Thursday, July 13, 2023

A Big Career Decision

The wonderful thing about being thirty nine is that I know myself. I know what I need, what makes me happy, what ignites my passions, and I'm comfortable with all of it. Sometimes I surprise myself, but for the most part, I know myself well. At many points in my life I would apologize when my passion would scare or offend people. Now I know to surround myself with individuals who support and encourage me. As a mother, I've figured out how to either include my children in my passions and make them a part of it, or when I needed to do things on my own.

A highlight for me was figuring out how to be the mom I wanted to be and run a business by making my children a focal point of my business model, thus my daycare business boomed. For twelve years I drew inspiration from my career.  That inspiration spawned other career highlights for me such as this very blog, freelance writing, and becoming an author. However, as children do, my own kids grew. Their needs changed, my mom role evolved, and I was suddenly taking off just as many days as I worked. Around this time, I was inspired by new challenges that arose.

For the last six years, I've been an active board member at the Des Moines Children's Museum (which is also a career highlight for me). The unique thing about this role is that we have been a working board. For six years I planned every event, attempted to hit fundraising goals, and failed marvelously at networking.
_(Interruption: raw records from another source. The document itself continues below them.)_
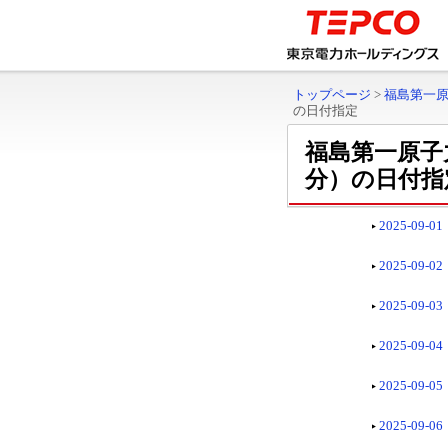
トップページ
>
福島第一
の日付指定
福島第一原子
分）の日付指
2025-09-01
2025-09-02
2025-09-03
2025-09-04
2025-09-05
2025-09-06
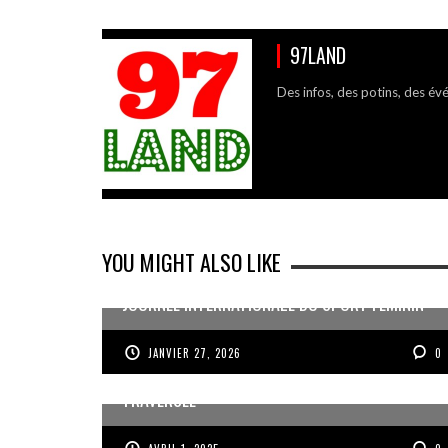
97LAND
Des infos, des potins, des év
YOU MIGHT ALSO LIKE
JOURNÉE INTERNATIONALE DU SPORT FÉMININ
JANVIER 27, 2026
0
LOÏC, U17, DÉCÉDÉ SUR LA ROUTE DE LA
TRAVERSÉE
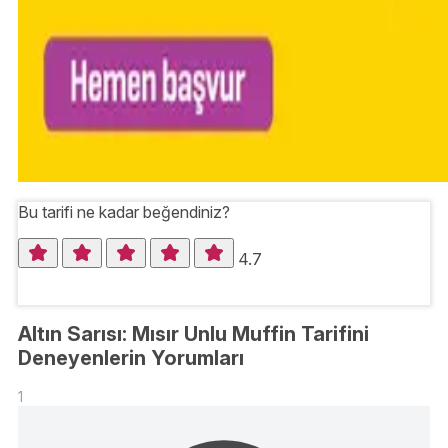
Bu tarifi ne kadar beğendiniz?
4.7
Altın Sarısı: Mısır Unlu Muffin Tarifini
Deneyenlerin Yorumları
1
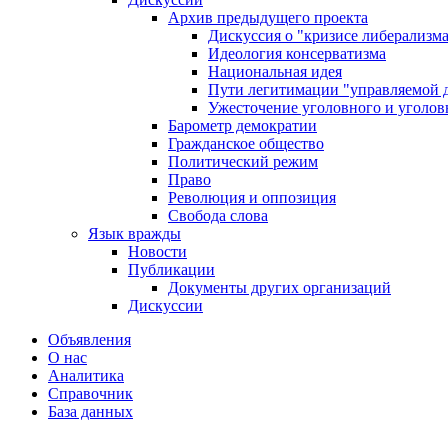
Архив предыдущего проекта
Дискуссия о "кризисе либерализм
Идеология консерватизма
Национальная идея
Пути легитимации "управляемой 
Ужесточение уголовного и уголов
Барометр демократии
Гражданское общество
Политический режим
Право
Революция и оппозиция
Свобода слова
Язык вражды
Новости
Публикации
Документы других организаций
Дискуссии
Объявления
О нас
Аналитика
Справочник
База данных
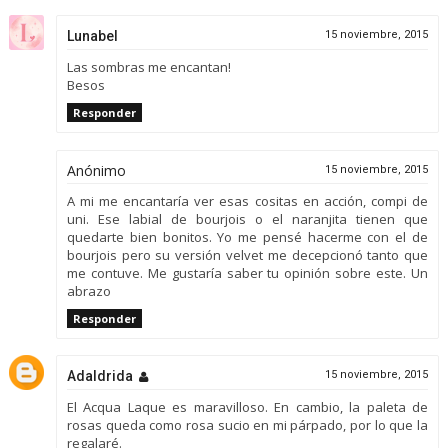
Lunabel
15 noviembre, 2015
Las sombras me encantan!
Besos
Responder
Anónimo
15 noviembre, 2015
A mi me encantaría ver esas cositas en acción, compi de
uni. Ese labial de bourjois o el naranjita tienen que
quedarte bien bonitos. Yo me pensé hacerme con el de
bourjois pero su versión velvet me decepcionó tanto que
me contuve. Me gustaría saber tu opinión sobre este. Un
abrazo
Responder
Adaldrida
15 noviembre, 2015
El Acqua Laque es maravilloso. En cambio, la paleta de
rosas queda como rosa sucio en mi párpado, por lo que la
regalaré.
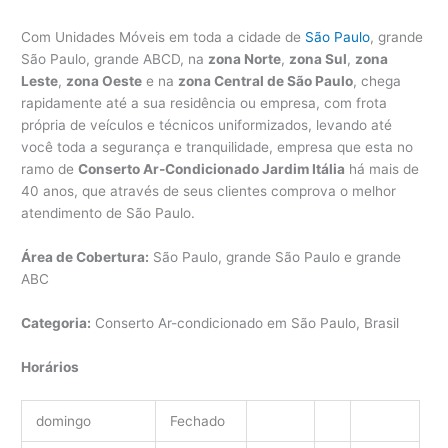
Com Unidades Móveis em toda a cidade de
São Paulo
, grande
São Paulo, grande ABCD, na
zona Norte
,
zona Sul
,
zona
Leste
,
zona Oeste
e na
zona Central de São Paulo
, chega
rapidamente até a sua residência ou empresa, com frota
própria de veículos e técnicos uniformizados, levando até
você toda a segurança e tranquilidade, empresa que esta no
ramo de
Conserto Ar-Condicionado Jardim Itália
há mais de
40 anos, que através de seus clientes comprova o melhor
atendimento de São Paulo.
Área de Cobertura:
São Paulo, grande São Paulo e grande
ABC
Categoria:
Conserto Ar-condicionado em São Paulo, Brasil
Horários
domingo
Fechado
I was thrilled to have a space that also shared my passion to have children learn through play. At this time last year I sat at a board meeting where we discussed how the Museum was growing and what was needed. I had an idea; I knew this idea to be a large undertaking for myself, but I figured, 'why not?' This idea was in the form of a monthly, Friday night program where we would try new and different things. One month was Games From Around The World, while another was a dance, and another was all about flowers. I knew I could do it because these are literally things I would do with my daycare. I loved when I could intertwine the two with my ideas reaching more children in our community. 

I will note at this time, that one year later, our Try Days will be no longer because they didn't bring in as many people as we had hoped. However, these Days did more for me personally than I realized until I sat down to write this. You see, while I showed up and shared these ideas with whoever else showed up, as the months went on, I grew increasingly frustrated because I couldn't network or get fundraising or whatever because of my full time job. By the beginning of this year, I realized my focus was changing. I was, and still am, passionate about daycare; stellar, affordable daycare where children learn through play. I am equally as passionate about following my passions, letting my ideas take the lead.

As I sat in the quiet on a January morning, I put finishing touches on another children's book and sent texts about more ideas I had for my other ventures, my mind began to wander. I knew a change was needed. For myself, for my growing children, for my sanity because there was no way in hell I could spend another school year wondering how my children were getting to and from school. If I'm perfectly honest, my initial plans (years and years ago) were to close daycare when my youngest started kindergarten. Of course, life is fun and throws curveballs. Here I was, that youngest child in her last year in elementary school and heading into middle school. I was still in a career I loved and I don't think I'll ever stop loving it. But on that quiet January morning, I updated my resume. I had no clue what I was going to do with it though. A quick skim of job searches left me thinking, 'oh hell no.'

Later that same day, I broke out my computer to send an email for the Children's Museum, thinking about how I could have gotten this done a week ago if this was my job....wait, what if this was my job? Two weeks later, some research, and basically creating a job I knew would check all my boxes, I submitted a job proposal to the Board of Directors, excusing myself from the board discussions of it all (obviously, because clearly I would hire myself). Two months and some job description changes later, I accepted the position of Programs and Events Director at the Des Moines Children's Museum, beginning at the end of August of this year.

Cue all of the emotions. I was a ball of nerves breaking the news to my daycare families, many of whom have been with me for all twelve years I've been open. Some days I'm elated and feel like I could have began the job yesterday. Other days, I stop and think how much I'll miss these daycare days. Sometimes I'm nervous and uneasy, what if I misread myself this time and life is throwing another curve ball? In this precise moment, I'm enjoying the last few days/weeks of my business before life changes. I'm taking in all of the moments, the good, bad, and crazy, and locking each moment away in my brain for when I need them.

I can't say I would have made this move at this time if my children's needs weren't changing, but I do know change is good. I enjoy challenges, learning new things, and letting my ideas fly. All of the emotions are with me as I head into my final days as a daycare provider of my own daycare business. I feel as though I'm reinventing myself when I step into my new career. Who knows where this next road will lead me, but I am ready to find out.